Em pronunciamento na Tribuna do Senado Federal, o Senador Veneziano Vital do Rêgo (PSB-PB) criticou a forma de reajuste do salário mínimo apresentada pelo governo Bolsonaro e destacou as grandes conquistas do trabalhador, fruto de lutas históricas e embates políticos. Ele classificou a medida do governo como um “retrocesso”.

– O mais importante é que aquilo que foi conquistado com grandes dificuldades, depois de lutas incessantes para uma política efetiva e legalmente prevista de valorização do salário mínimo no País, não seja, por arroubos, por improvisos ou simplesmente por perversa disposição de uma linha condutora de uma política econômica, adotada para ser revista – declarou o Senador da Paraíba.

O pronunciamento de Veneziano foi feito após o Congresso Nacional receber o Projeto da Lei de Diretrizes Orçamentárias para 2020 (PLN 5/2019), enviado pelo presidente Jair Bolsonaro. O projeto prevê que o salário mínimo, nos próximos três anos, não terá ganho real, ou seja, será corrigido apenas pela inflação acumulada. Atualmente, a lei determina que o salário mínimo seja corrigido pela inflação do ano anterior somada à média de crescimento do Produto Interno Bruto (PIB) dos dois anos anteriores.

Durante o discurso, Veneziano ressaltou ser fundamental que o Senado não acate a proposta, que considerou “descabida, maldosa e que prejudicou milhares de brasileiros”. Ele lembrou que cerca de 50 milhões de brasileiros vivem na faixa da pobreza e que em torno de 13 milhões de pessoas estão desempregadas.
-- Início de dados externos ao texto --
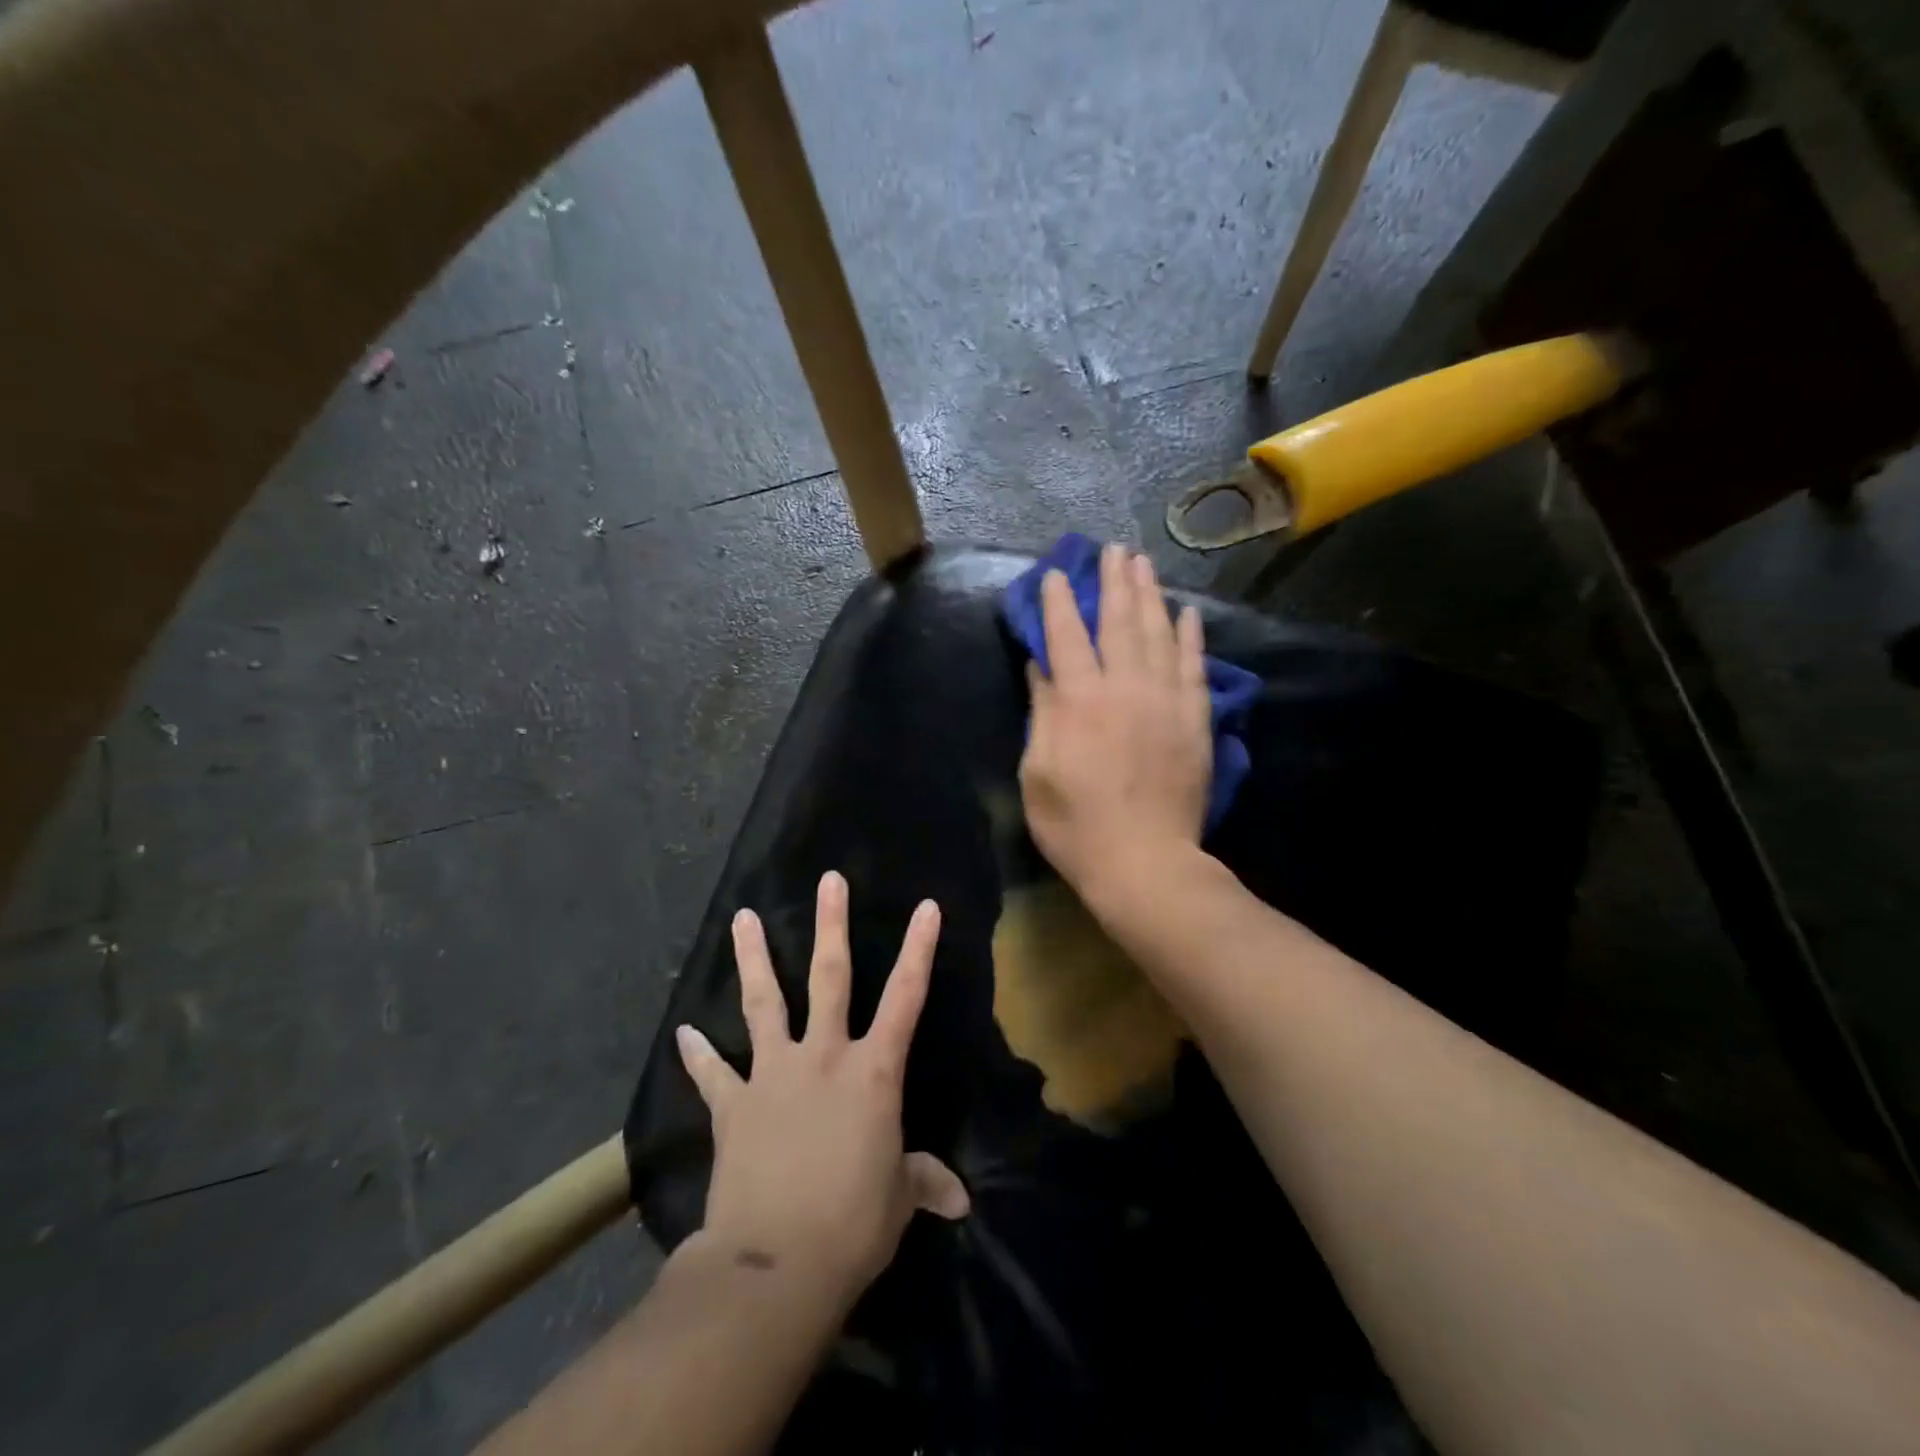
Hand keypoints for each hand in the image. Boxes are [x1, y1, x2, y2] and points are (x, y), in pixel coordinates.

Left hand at [675, 871, 969, 1301]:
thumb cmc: (852, 1224)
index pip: (906, 998)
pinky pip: (713, 1073)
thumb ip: (923, 1183)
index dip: (918, 950)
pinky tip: (683, 1034)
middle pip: (829, 977)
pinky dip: (698, 1055)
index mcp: (872, 1072)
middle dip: (831, 925)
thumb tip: (961, 1200)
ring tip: (741, 918)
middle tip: (828, 880)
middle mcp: (823, 1056)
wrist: (774, 1264)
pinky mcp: (734, 1105)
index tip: (926, 906)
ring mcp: (773, 1074)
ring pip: (765, 1003)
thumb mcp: (898, 1201)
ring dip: (753, 959)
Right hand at [1020, 543, 1211, 898]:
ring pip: (1159, 634)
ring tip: (1144, 565)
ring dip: (1150, 595)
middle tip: (1114, 550)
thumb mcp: (1038, 772)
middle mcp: (1125, 688)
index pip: (1067, 636)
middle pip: (1119, 622)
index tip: (1055, 575)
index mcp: (1080, 700)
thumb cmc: (1075, 825)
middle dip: (1114, 582)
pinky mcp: (1194, 720)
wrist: (1144, 862)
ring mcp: (1165, 701)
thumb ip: (1042, 712)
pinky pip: (1194, 666)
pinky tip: (1187, 613)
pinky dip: (1190, 636)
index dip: (1058, 602)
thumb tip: (1041, 666)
Para Veneziano, é necessário que a opinião pública esteja engajada no debate em defesa do ganho real do salário mínimo.

– Vamos fazer esse debate no momento oportuno. É indispensável que nós estejamos como sentinelas, em defesa do salário mínimo, do ganho real do salário mínimo e em defesa do cidadão brasileiro – afirmou o parlamentar paraibano.

Banco Central – Veneziano também criticou o Projeto de Lei Complementar encaminhado pelo Governo Federal que prevê mandatos de quatro anos para integrantes do Banco Central. Na sua opinião, essa medida daria toda a liberdade de decisão a quem regula e fiscaliza o sistema financeiro e é responsável pelas políticas de crédito.

– Não há qualquer inserção, intromissão, interferência, mas, no momento em que se estabelecem mandatos, temerários riscos estarão, muito provavelmente, sendo produzidos para o nosso País — afirmou.